Poster Topical Area: Community and Public Health Nutrition
Poster Board Number: 119
Objectives: Food insecurity (FI) may impair cognitive function through multiple pathways. The study aims to systematically review the current evidence of the association between FI and cognitive function in adult population.
Methods: A systematic review of the of literature published between January 1995 and December 2017 (in PubMed) on FI and cognitive function in human subjects was conducted by three independent reviewers (NJ, JH, and DX) .
Results: Nine studies, published between 2009 -2017, were identified that reported the association between FI and cognitive function, including 7 cross-sectional and 2 cohort studies.

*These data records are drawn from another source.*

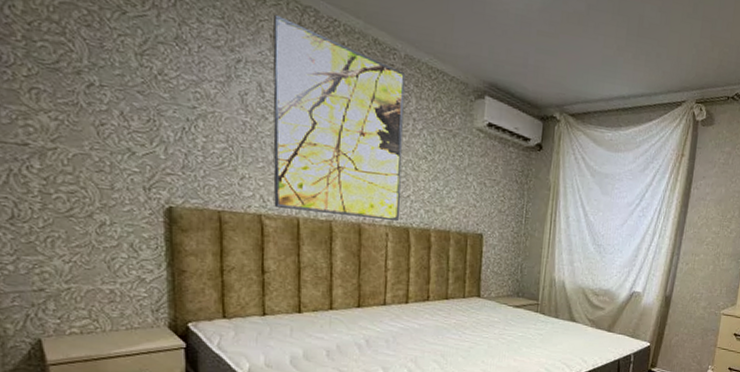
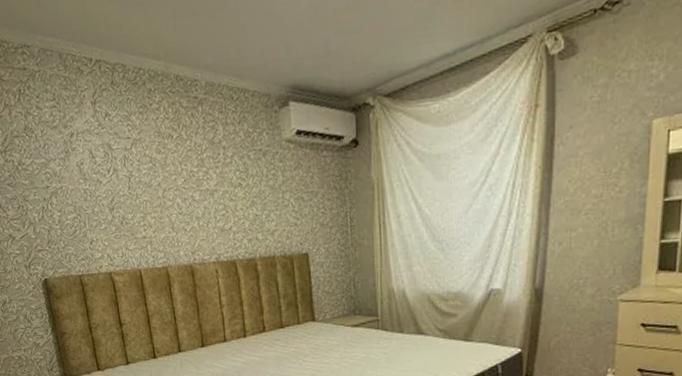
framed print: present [273,14,406,221] -> none [91,80,226,263]

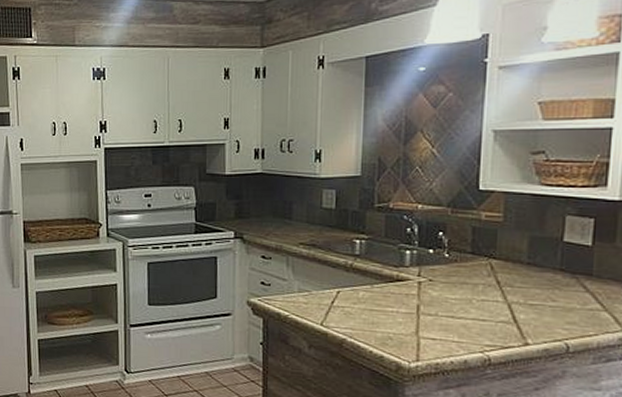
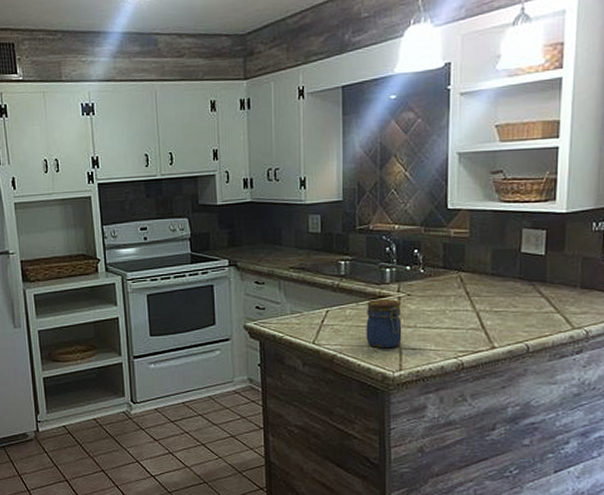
jar: none [380,283,421,337] -> present [366,299,402,349]

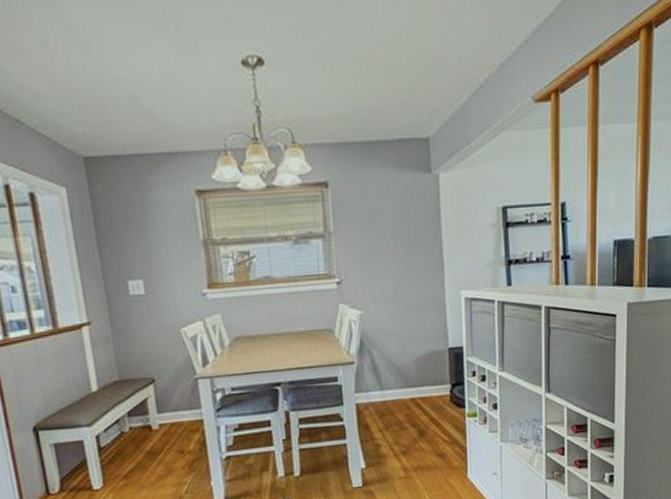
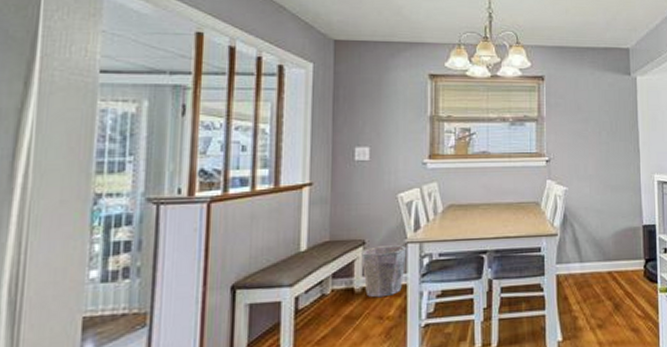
waste bin: none [152,381,199,434] -> present [361,245,407,298]

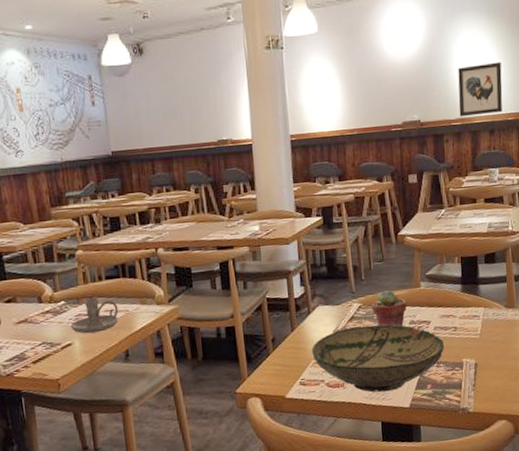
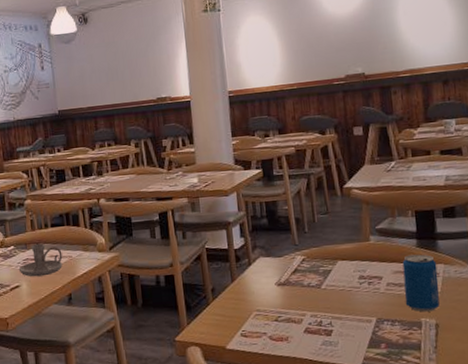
bowl: present [311,324,445,393] -> none [253,278,400,349]
potted succulent: present [371,290,407,327] -> none [316,243,355,281]
beverage can: none [448,298,479,353] -> present [402,254,440,312]
wall art: present [458,61,503,117] -> none [404,11,457,69]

In 8 studies that reported FI in relation to global cognitive function, seven found that FI was associated with poorer cognitive test performance and one study reported a null relationship. FI was also associated with poorer executive function and memory in 4 studies where specific cognitive functions were examined. The 2 cohort studies generated mixed results: one study found that early-life exposure to FI was associated with a slower rate of global cognitive decline among African Americans; the other found that mid-life exposure to FI was associated with faster decline in global and executive function decline among Puerto Ricans in the US.
Conclusions: Despite the still-sparse data, there is emerging evidence suggesting that FI may contribute to poor cognitive functions in adult populations. However, data were not sufficient to conclude that there is a longitudinal relationship between FI and cognitive function. More longitudinal studies are needed to both confirm the association and clarify the direction of causality.